:: Problems and tasks ::
**1.** Check each statement against the blog post "I Hate the Log Ride" below. Answer yes or no, and quote the words from the post that settle it. (a) Russell threw a toy shovel at his teacher while in time out. (b) The writer likes riding roller coasters. (c) Jon backed the car out of the beach parking spot.
**2.** In the blog post "I Hate the Log Ride," how old was the writer before driving up Sundance Canyon without being sure the car would go off the edge?
**3.** Go on writing the blog post "I Hate the Log Ride" from the point where it stops.

:: Document excerpt ::

┏━━

Tuesday, August 11, 2009

I Hate the Log Ride

We make the long quiet walk from the door of the preschool to the car. I strap him in his seat and close the door. I take a deep breath.

Then one more.

I get in the car and slowly pull away from the curb.

“I’m sorry, mommy.” so sweetly murmured from the back seat by those lips that are more precious to me than diamonds or rubies or pearls.

Poor Russell. Poor Mommy! I have no idea what to do when the teachers tell me he hit EVERY SINGLE PERSON in his class today. And when they put him in time out he threw a toy shovel at his teacher. Really? REALLY?! Well, yeah, I’ve seen the time-out fits, so really, but oh MY GOD I feel guilty right now. (I’m not being blasphemous, I am simply in a constant state of prayer these days.)

I am a CHICKEN, chicken, chicken! The other day I was parked in this weird beach parking spot that was too small and too crooked so Jon had to back out of it for me and I CLOSED MY EYES and held my breath, except for when I peeked a little and had to yell “PEOPLE!... there are people walking back there!” but we stopped in time and the people moved along and I shoved my fists back into my eyeballs so if there were anymore people I wouldn’t have to see them get smooshed.

I don’t do roller coasters. I am not a big SkeeBob fan (it’s one of those water hotdogs you drag behind a boat at 90 miles an hour. Since I was 6 it was probably more like 2 miles an hour but I pee’d my swim pants anyway) and I was 20 before I could drive up Sundance Canyon and not be convinced we were going to drive off the edge.

As I arrive to pick him up from school I can almost here the click-click-click of the coaster on my way towards the (in the best WWF voice you can imagine) “900 MILES OF DEATH DEFYING, HEAD SPINNING, BARF YOUR GUTS OUT THROUGH YOUR EAR HOLES ACTION ON THE WEST COAST!!” When does it drop? When I come in and the teachers see’s me and says, “hang on, Mrs D. needs to talk to you before you go,” and the last brake on the track releases and the rickety cars and I begin the screaming decent into… ugh. Is that water? I HATE the log ride.

Okay, listen, I know I talk about this a lot, but this topic takes up 90% of my brain. And Russell is SO amazing in so many ways, and I hope someone will please tell me if I don’t say enough nice things about him to allow for these weekly tirades that aren’t as much about him being bad as much as they are about being his mom. I freeze when the teachers tell me there’s been a problem. I honestly have no idea what to say. I know I’m trying, but I don’t even begin to know how to say that to them without getting into a whole thing, or sounding defensive.

And honestly, I am a little defensive. I stand there getting the list of wrongs that were perpetrated when he has a bad day and feel like I have been a bad mom for putting him in a situation to be sad and frustrated and angry while at the mercy of people who don’t have my tricks for helping him. But...

...and here’s the thing...

┗━━

:: Provided information ::

┏━━

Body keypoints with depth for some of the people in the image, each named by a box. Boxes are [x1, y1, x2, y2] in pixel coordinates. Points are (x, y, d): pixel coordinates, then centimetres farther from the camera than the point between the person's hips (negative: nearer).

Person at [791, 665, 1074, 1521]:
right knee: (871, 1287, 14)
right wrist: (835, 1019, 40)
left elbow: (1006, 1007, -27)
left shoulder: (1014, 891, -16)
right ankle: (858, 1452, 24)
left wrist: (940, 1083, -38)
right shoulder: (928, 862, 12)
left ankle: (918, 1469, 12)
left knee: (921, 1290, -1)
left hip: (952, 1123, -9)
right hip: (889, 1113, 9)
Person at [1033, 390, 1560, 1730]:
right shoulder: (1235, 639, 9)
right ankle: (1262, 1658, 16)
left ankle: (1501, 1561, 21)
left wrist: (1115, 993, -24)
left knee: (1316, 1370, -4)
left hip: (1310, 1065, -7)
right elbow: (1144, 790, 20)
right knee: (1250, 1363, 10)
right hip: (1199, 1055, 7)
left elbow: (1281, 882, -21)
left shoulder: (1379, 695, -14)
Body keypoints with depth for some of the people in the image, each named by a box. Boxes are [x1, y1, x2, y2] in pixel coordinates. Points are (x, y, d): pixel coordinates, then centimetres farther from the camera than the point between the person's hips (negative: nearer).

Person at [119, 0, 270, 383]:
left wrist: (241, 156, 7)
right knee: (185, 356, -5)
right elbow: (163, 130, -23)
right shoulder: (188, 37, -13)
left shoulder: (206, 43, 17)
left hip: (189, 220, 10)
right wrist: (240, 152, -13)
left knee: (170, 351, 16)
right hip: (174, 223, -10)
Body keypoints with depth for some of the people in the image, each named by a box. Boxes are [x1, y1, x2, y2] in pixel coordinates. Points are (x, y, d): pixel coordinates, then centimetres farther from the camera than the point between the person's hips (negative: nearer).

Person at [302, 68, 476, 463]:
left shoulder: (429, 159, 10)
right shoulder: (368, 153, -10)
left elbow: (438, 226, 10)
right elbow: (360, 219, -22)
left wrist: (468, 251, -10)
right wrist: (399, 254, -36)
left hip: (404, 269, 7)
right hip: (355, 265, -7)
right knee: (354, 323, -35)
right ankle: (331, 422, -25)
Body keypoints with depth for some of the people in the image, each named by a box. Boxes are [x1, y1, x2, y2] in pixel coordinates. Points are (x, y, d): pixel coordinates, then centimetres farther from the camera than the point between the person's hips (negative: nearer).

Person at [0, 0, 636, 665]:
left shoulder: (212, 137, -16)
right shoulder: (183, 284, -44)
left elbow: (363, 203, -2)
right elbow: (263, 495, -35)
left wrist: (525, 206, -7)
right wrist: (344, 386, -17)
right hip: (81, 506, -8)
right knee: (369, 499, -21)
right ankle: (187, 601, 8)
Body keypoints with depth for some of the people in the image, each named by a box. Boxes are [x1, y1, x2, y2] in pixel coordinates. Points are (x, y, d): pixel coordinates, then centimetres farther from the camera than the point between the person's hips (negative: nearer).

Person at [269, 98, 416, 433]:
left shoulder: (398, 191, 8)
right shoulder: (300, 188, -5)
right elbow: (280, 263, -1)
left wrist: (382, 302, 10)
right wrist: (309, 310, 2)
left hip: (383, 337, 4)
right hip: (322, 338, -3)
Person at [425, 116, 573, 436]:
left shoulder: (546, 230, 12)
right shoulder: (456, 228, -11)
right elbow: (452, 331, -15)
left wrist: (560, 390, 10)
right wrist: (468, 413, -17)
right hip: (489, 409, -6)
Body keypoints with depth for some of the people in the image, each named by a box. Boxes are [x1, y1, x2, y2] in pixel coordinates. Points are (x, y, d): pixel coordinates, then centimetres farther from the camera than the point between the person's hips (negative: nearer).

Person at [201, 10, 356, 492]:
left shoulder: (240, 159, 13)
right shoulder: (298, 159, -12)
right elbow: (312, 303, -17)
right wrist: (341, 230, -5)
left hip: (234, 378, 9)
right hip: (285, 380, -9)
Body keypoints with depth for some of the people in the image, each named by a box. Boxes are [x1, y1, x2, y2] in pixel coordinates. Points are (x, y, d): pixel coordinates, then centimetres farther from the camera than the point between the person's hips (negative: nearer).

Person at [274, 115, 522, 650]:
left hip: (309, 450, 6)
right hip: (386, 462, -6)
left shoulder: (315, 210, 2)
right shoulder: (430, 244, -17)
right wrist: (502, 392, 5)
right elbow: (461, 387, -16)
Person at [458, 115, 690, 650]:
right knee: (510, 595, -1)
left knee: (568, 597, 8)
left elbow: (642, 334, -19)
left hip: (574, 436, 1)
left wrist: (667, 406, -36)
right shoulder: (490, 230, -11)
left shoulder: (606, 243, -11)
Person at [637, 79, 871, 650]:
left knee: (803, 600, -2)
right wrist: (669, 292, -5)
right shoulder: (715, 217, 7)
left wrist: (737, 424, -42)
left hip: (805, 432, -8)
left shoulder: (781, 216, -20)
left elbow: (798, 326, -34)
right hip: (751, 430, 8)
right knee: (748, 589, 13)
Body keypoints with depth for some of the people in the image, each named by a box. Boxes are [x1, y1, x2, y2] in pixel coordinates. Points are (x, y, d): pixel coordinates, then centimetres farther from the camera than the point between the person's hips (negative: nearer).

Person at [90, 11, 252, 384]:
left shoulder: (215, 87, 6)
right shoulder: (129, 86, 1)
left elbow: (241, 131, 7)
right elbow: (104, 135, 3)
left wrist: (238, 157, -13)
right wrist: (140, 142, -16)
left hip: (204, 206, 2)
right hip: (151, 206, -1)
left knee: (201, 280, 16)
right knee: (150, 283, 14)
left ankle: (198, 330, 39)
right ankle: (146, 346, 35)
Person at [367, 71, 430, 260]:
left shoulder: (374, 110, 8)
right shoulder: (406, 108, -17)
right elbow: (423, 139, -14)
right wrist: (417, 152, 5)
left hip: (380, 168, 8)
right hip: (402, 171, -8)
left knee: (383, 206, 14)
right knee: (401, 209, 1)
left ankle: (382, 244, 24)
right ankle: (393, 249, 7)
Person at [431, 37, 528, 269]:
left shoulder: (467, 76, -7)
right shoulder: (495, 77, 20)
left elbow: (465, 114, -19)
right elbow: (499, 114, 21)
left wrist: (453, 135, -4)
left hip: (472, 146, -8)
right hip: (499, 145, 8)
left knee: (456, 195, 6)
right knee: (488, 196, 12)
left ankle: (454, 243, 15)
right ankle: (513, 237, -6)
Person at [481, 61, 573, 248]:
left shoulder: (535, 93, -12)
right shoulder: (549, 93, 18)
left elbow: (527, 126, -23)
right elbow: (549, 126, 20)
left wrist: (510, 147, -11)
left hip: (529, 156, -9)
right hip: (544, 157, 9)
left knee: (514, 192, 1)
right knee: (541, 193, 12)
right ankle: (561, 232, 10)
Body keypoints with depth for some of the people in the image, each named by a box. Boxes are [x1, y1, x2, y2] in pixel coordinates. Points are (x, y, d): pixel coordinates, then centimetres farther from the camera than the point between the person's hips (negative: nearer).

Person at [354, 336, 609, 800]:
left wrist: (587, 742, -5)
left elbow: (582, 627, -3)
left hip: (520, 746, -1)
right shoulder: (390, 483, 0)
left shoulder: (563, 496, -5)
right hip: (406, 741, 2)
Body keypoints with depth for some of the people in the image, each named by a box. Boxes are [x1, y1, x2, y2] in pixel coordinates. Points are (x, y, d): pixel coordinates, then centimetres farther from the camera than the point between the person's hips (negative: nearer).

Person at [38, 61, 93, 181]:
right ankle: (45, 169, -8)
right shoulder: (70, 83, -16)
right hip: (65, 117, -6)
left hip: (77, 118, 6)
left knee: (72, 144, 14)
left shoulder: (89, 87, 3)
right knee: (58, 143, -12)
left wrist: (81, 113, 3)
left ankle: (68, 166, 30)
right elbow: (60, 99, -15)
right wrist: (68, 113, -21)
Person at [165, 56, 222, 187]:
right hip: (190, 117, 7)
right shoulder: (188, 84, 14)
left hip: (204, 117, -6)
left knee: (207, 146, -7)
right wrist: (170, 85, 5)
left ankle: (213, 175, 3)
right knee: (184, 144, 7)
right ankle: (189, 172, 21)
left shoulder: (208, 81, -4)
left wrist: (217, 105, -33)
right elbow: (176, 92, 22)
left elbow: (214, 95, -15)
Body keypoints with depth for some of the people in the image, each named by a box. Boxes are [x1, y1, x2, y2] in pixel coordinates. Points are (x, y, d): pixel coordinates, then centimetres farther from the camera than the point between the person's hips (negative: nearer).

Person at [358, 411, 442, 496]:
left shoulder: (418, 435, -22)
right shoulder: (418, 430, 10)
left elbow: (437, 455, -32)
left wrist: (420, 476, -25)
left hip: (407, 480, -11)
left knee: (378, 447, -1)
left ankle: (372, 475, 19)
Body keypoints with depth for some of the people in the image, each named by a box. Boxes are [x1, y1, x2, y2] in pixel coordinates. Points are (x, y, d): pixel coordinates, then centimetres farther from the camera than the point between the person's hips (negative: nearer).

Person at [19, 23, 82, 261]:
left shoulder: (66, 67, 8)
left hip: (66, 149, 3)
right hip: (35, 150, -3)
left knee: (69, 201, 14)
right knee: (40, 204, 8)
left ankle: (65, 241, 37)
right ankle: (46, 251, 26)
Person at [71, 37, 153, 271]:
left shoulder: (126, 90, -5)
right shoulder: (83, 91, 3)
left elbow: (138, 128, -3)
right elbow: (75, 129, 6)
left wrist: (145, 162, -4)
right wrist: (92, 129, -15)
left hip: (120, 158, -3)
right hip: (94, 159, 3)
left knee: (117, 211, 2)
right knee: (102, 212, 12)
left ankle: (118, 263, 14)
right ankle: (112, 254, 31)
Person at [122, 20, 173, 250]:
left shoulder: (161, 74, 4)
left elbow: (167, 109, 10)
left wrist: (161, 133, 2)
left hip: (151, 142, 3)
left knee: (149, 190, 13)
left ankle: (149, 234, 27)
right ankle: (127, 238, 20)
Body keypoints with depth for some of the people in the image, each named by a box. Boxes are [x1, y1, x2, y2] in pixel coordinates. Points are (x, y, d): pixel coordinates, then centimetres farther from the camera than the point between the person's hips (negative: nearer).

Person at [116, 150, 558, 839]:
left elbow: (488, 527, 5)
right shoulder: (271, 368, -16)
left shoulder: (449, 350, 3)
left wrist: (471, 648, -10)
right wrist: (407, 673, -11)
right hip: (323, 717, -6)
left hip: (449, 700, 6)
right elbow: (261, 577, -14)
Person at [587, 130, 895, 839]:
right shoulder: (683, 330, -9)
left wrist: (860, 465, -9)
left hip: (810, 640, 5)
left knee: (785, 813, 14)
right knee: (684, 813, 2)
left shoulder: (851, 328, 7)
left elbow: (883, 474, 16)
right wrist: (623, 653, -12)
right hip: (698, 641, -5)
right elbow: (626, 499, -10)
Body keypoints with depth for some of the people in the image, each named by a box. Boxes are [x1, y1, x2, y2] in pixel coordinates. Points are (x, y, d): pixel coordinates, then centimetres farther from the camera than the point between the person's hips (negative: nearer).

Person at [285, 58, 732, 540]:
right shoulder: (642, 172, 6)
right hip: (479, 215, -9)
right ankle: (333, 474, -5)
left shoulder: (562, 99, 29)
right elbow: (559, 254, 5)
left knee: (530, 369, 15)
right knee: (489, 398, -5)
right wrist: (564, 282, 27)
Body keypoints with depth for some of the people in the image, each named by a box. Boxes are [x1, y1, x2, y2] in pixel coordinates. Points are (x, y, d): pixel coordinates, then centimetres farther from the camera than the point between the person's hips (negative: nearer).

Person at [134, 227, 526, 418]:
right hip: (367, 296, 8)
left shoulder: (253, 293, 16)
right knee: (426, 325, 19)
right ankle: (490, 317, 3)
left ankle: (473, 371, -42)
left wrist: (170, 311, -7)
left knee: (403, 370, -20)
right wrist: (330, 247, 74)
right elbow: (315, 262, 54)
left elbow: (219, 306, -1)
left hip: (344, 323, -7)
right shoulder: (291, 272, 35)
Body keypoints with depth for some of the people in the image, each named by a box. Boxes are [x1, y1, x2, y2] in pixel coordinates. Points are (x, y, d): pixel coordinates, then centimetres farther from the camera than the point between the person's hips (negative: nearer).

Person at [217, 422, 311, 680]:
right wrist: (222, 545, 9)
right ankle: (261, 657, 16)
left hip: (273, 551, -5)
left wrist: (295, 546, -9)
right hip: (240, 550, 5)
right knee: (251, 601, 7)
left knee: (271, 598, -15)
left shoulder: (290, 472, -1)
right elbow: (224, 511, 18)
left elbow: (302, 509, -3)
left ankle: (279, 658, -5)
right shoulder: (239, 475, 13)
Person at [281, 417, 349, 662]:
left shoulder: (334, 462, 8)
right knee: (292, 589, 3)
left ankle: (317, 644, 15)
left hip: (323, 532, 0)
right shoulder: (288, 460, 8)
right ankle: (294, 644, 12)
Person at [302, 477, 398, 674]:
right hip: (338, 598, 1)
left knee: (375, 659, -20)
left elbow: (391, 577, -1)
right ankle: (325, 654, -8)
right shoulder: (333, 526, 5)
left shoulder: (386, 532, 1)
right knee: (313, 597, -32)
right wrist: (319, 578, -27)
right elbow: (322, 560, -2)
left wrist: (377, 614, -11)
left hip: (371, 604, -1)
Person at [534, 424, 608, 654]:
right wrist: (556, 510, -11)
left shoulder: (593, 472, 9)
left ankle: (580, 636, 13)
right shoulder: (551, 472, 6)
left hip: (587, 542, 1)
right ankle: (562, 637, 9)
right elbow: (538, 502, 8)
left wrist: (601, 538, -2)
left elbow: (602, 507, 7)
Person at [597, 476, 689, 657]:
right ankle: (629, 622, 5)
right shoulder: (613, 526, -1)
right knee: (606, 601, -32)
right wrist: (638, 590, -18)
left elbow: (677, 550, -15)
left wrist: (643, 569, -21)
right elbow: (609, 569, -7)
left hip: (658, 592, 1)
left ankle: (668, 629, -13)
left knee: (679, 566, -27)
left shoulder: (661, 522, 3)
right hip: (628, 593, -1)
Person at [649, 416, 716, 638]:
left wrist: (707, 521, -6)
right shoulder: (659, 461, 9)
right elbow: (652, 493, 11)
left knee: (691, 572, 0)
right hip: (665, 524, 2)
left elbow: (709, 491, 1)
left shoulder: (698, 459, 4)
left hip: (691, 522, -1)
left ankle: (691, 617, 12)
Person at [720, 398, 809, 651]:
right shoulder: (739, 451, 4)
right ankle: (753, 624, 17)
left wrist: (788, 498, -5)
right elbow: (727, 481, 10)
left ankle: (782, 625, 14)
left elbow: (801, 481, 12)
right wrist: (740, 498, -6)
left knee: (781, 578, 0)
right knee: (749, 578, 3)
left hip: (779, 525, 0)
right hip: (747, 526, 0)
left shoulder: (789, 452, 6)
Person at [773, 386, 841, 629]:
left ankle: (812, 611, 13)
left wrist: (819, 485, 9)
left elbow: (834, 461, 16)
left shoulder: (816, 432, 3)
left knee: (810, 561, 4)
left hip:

┗━━

:: Answers to the tasks ::
**1.**
(a) Yes: "And when they put him in time out he threw a toy shovel at his teacher."
(b) No: "I don’t do roller coasters."
(c) Yes: "Jon had to back out of it for me"

**2.** The writer was 20.

**3.**
This is HIS path. I can't and would not walk it for him. One of the core beliefs I hold is that the most beautiful, the most worthwhile, the most misunderstood and necessary things, are born out of the greatest difficulty. If I really step back and look at it, what he’s going through is not all that bad in the scheme of things. But it feels pretty bad to him. And to me. Even if we know he needs to do this to become whoever it is he going to become. Even when it means everyone at his new school being mad at him sometimes.

And because, as Carly and I discussed the other day, every time he has a good day at school, is the funny charming bundle of action I know who leads impromptu parades around the classroom during free play, and is someone the teachers tell me all the kids are drawn to (even though he still makes them a little nervous), that feels like such a victory. Sunshine on a cloudy day. And since he seems to have good days more than bad days I know we are going to be just fine.

But when the bad days include throwing a shovel at his teacher, you’re probably going to be able to read about it here.

5 comments:

Stefanie said...

I'm sorry :( You're not a bad mom. You guys will both learn and grow from this and look back on it and laugh someday. Keep your chin up - I love you!

Tara Boschetti said...

Aww Liss, I'm sorry. Been there, FELT that, and it's never fun. As parents we only want the best for our babies..we want them to be happy, and it is absolutely heartbreaking when you pick them up from school just to hear that they spent recess crying by themselves in the tunnel because nobody wanted to play with them that day. Hang in there...some days that's all we CAN do. I just hope that someday our little guys will be able to gain strength from these "bad days".

The Farrell Family said...

For the record, I think you are a great mom! It seems like you are always reading and trying to learn more so that you can help Russell. As a counselor, I work with a lot of kids who have ADD/ADHD and the kids who are the most successful are the ones with parents who are willing to learn about what is going on with their kid and are then willing to do what they can to help them. You would be surprised how many parents just kind of shove the issues under the rug so they don't have to deal with them. I think it is great that you are talking about and processing what is going on. Russell is a lucky little guy. :)

Andrea said...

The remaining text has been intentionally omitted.